Eine solche barbarische und brutale Reaktion auf die gewaltlose Bewegung der Tibeter offenbart nur Chinas Schwäche, sie ist kein Zeichen von Stärke. Wenn das Flüstern von Menschenrechten oder ein Bild des Dalai Lama Folter zur Folge hat, dann tritt die Schwäche der Chinesen in Tibet zutage.

Heute, am Internationalen Tag zur Unterstützung der Folteropfer, muß die internationale Gemeinschaft die Botschaft an China senden, daß Folteropfer wie Jigme Gyatso, obwohl sie mit Elektroschocks gequält, gefesselt, geschlagen und in Einzelhaft gesteckt werden, nicht vergessen sind.
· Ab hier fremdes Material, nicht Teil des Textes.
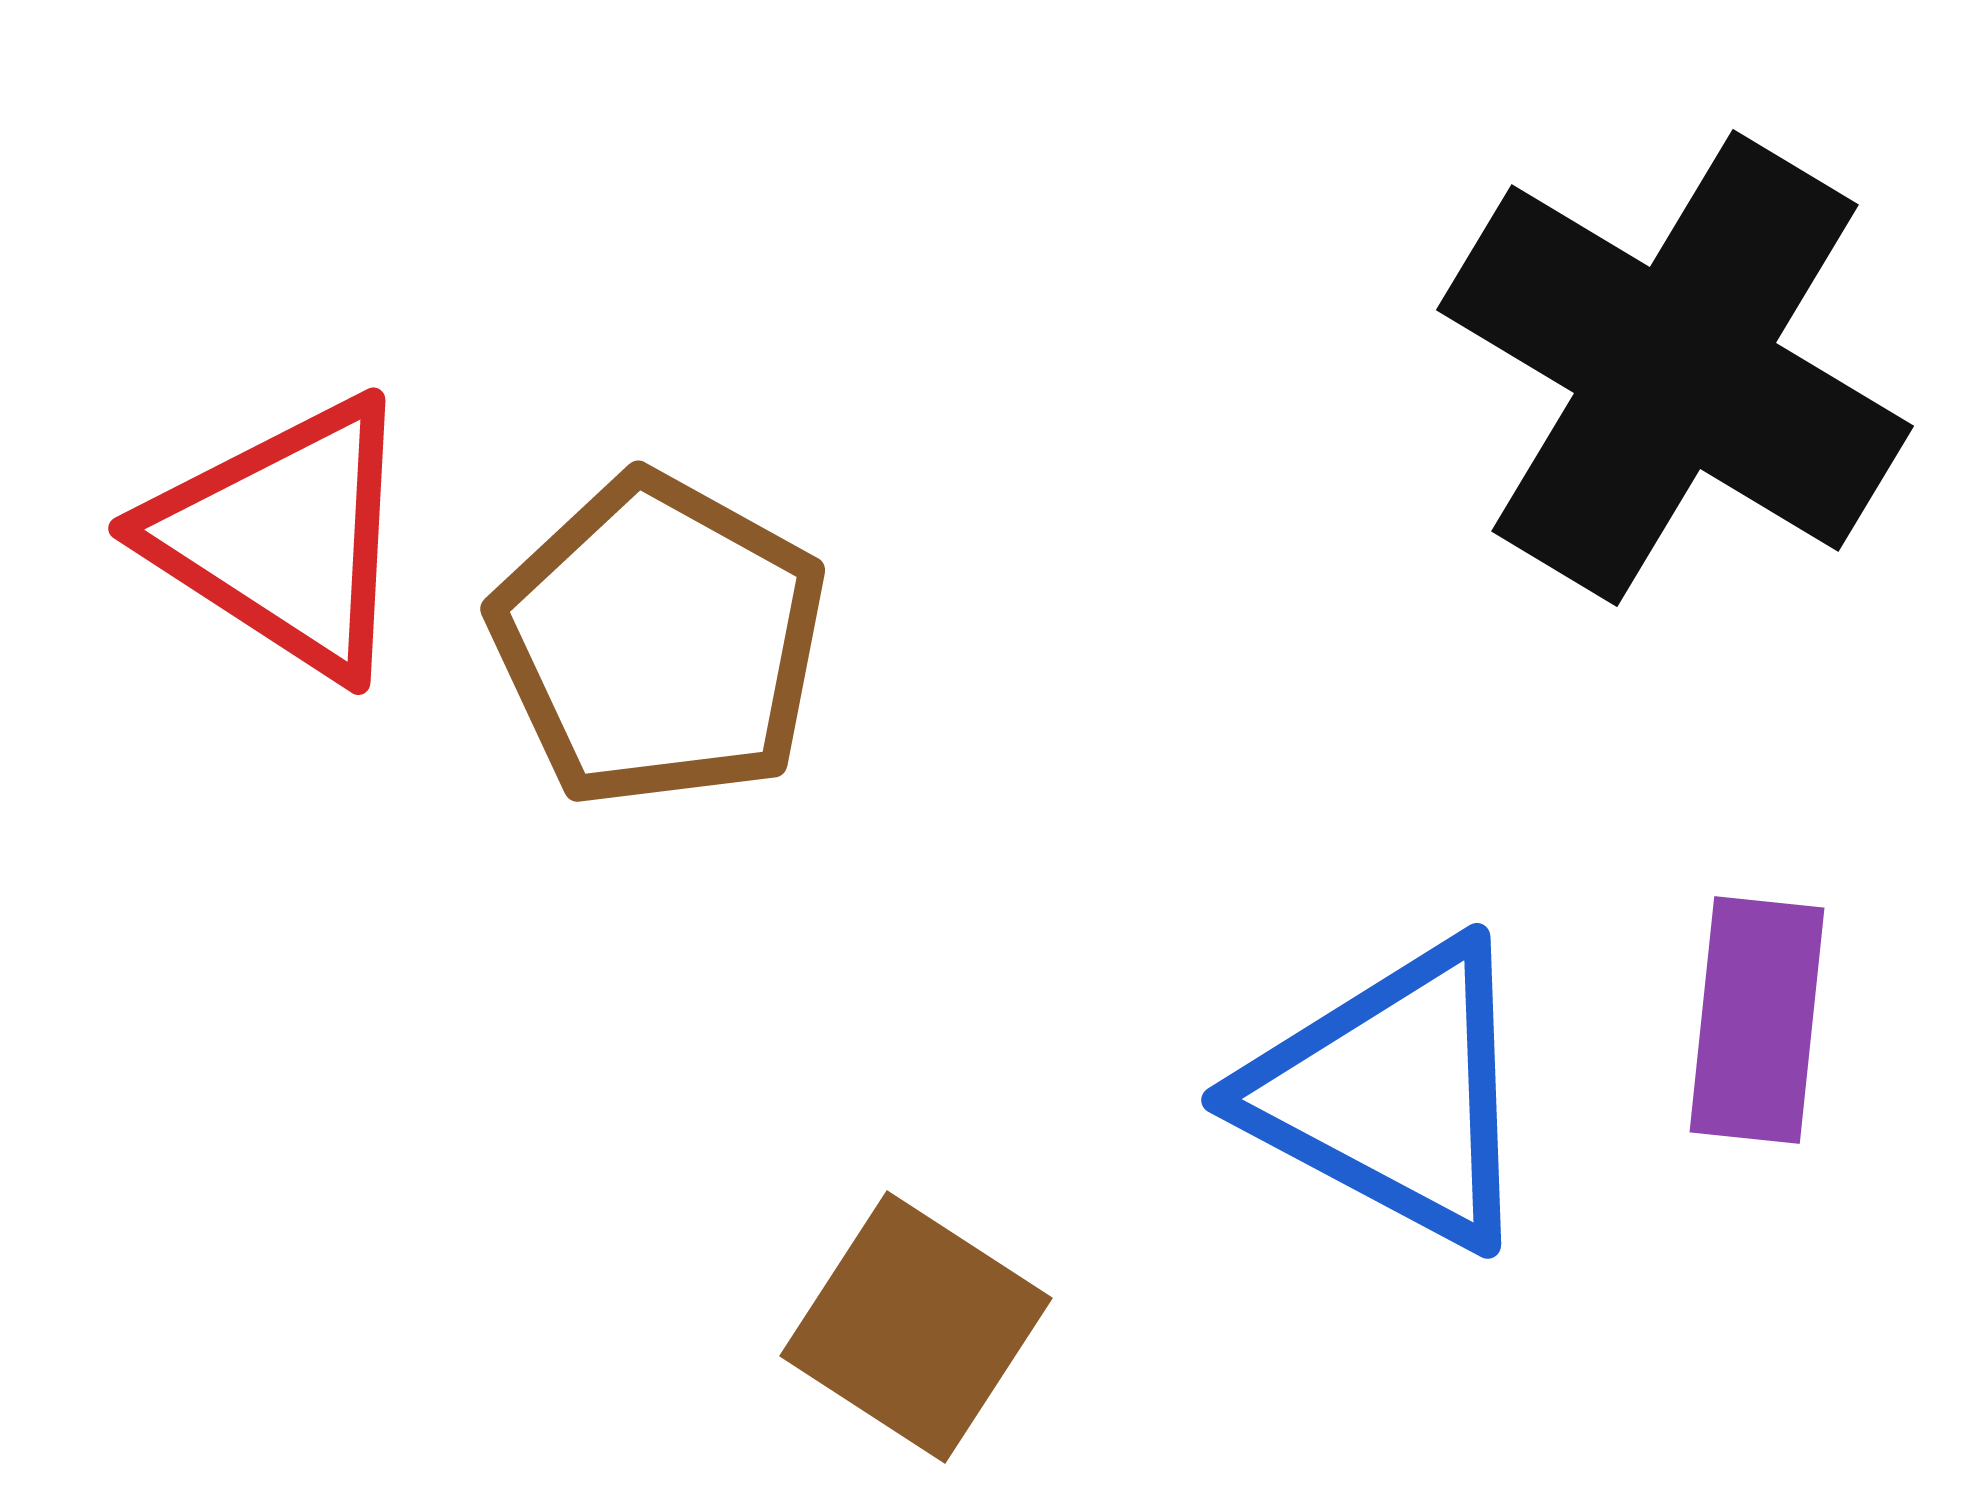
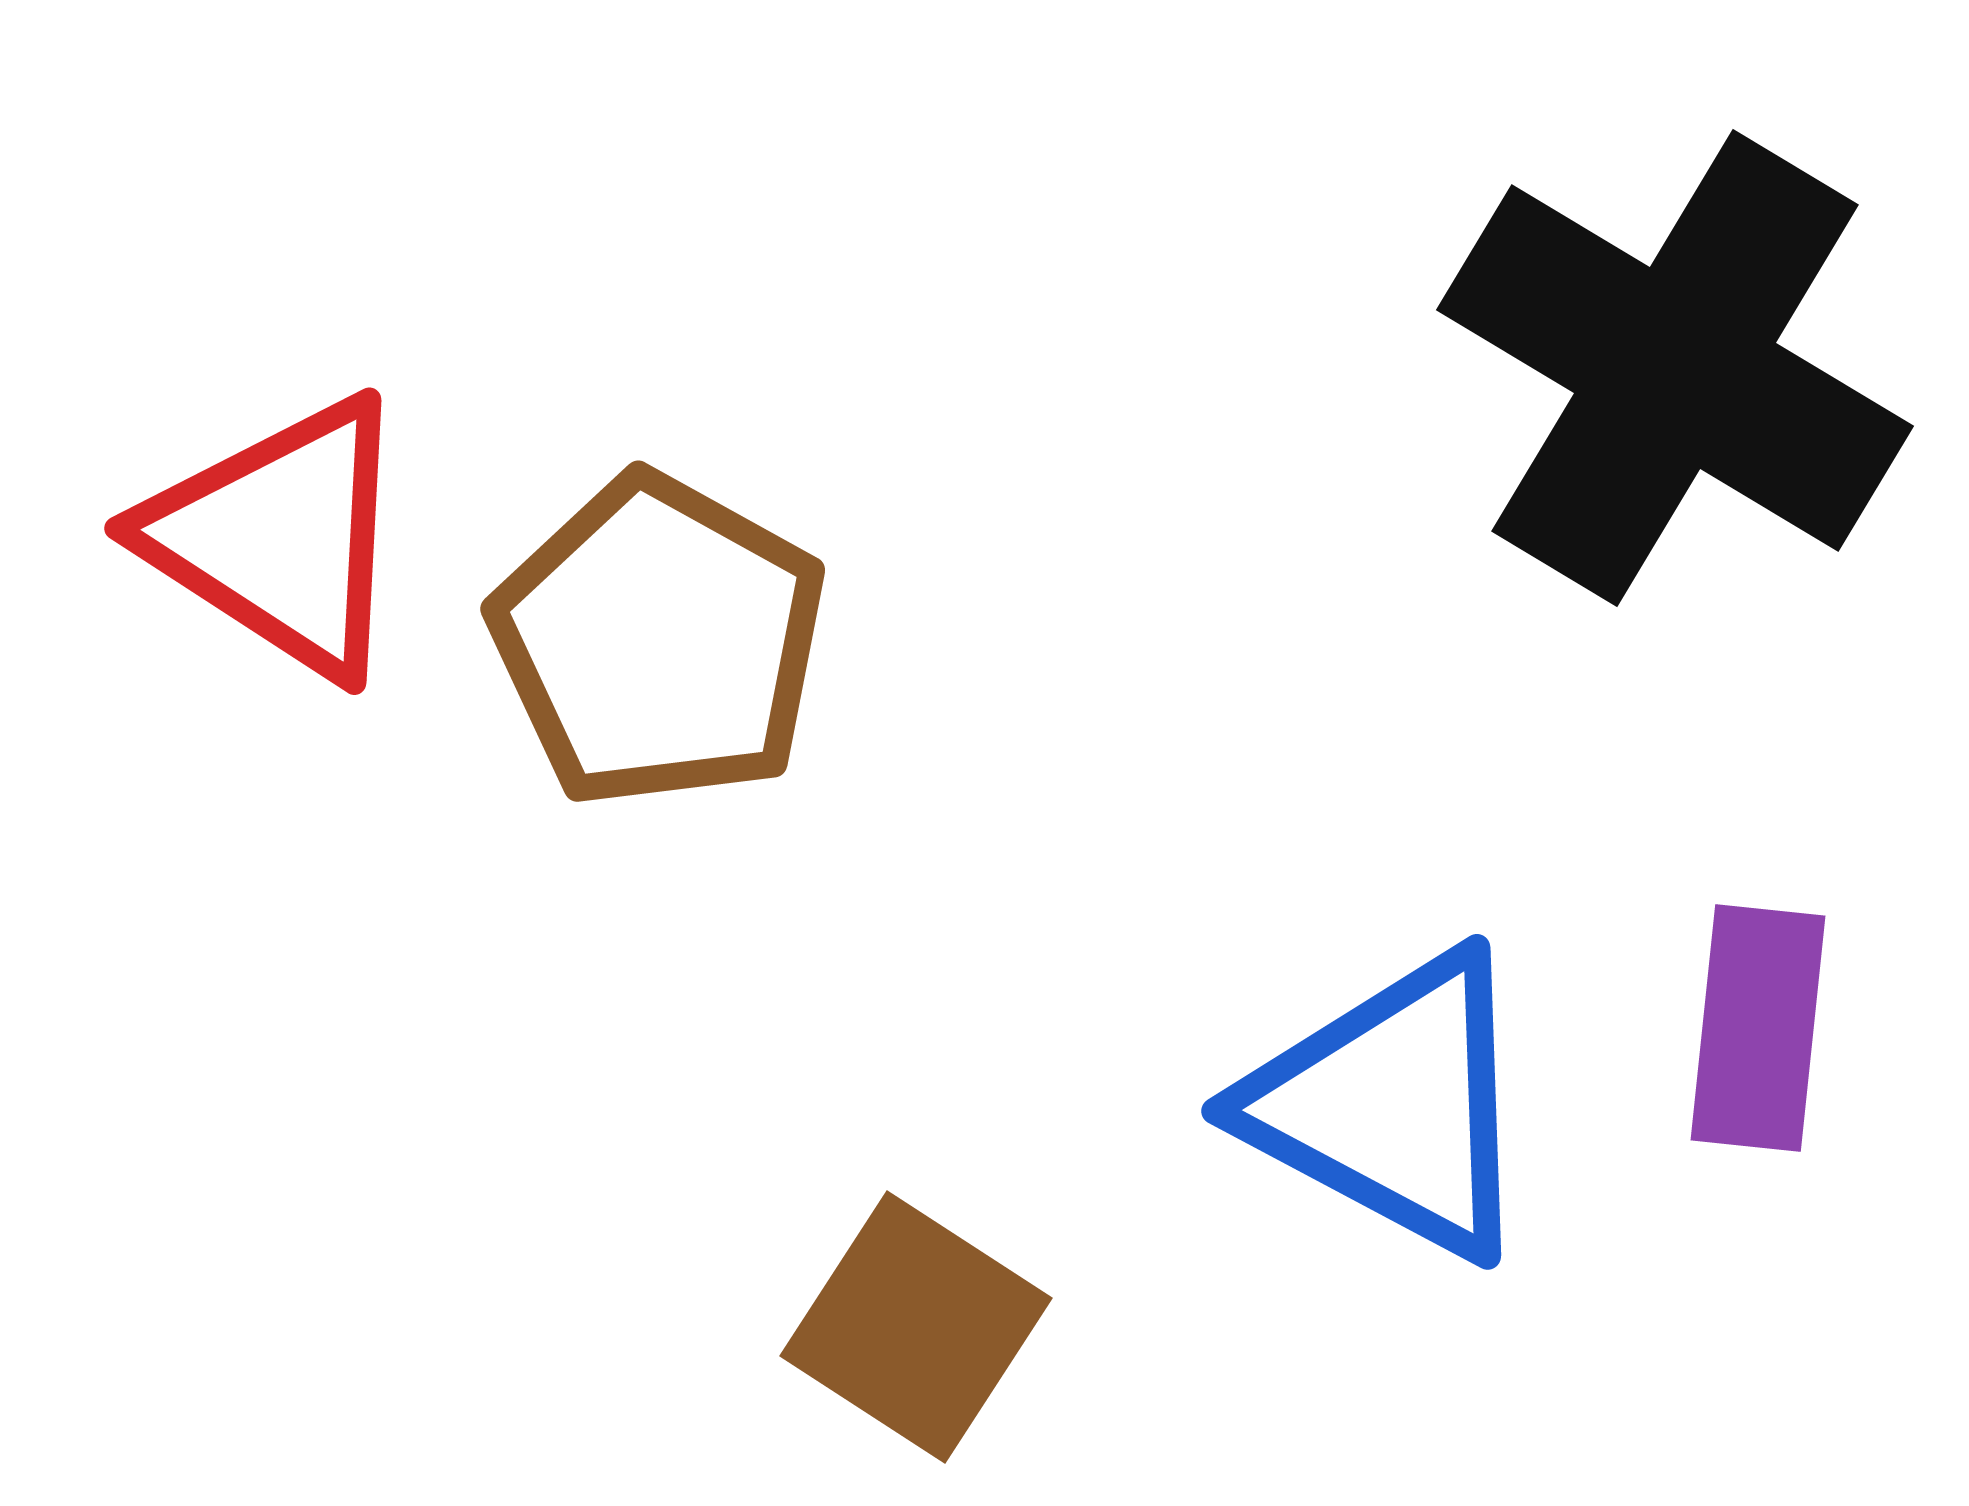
red triangle: moved 4 px left
purple rectangle: moved 1 px right, 8 px down
blue triangle: moved 11 px down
Die Abschaffung der Folter ist das Ziel der Konvention gegen Folter und der Zweck des Internationalen Tages zur Unterstützung ihrer Opfer. Noch wichtiger: Es ist das, was die Folterung von Jigme Gyatso und anderer Opfer gebietet. Um der Folter in China ein Ende zu setzen, muß die internationale Gemeinschaft – sowohl ihre Mitglieder einzeln, als auch bei der universalen periodischen kritischen Überprüfung, die im Oktober bei den Vereinten Nationen ansteht – Druck auf China ausüben: Seinen internationalen Verpflichtungen nachzukommen und Folter in all ihren Formen auszurotten, die außergerichtliche Haft abzuschaffen, die schwarzen Kerker zu schließen und internationale Beobachter zuzulassen, damit diese sicherstellen können, daß die Folter in Tibet und in der ganzen VR China tatsächlich nicht mehr vorkommt.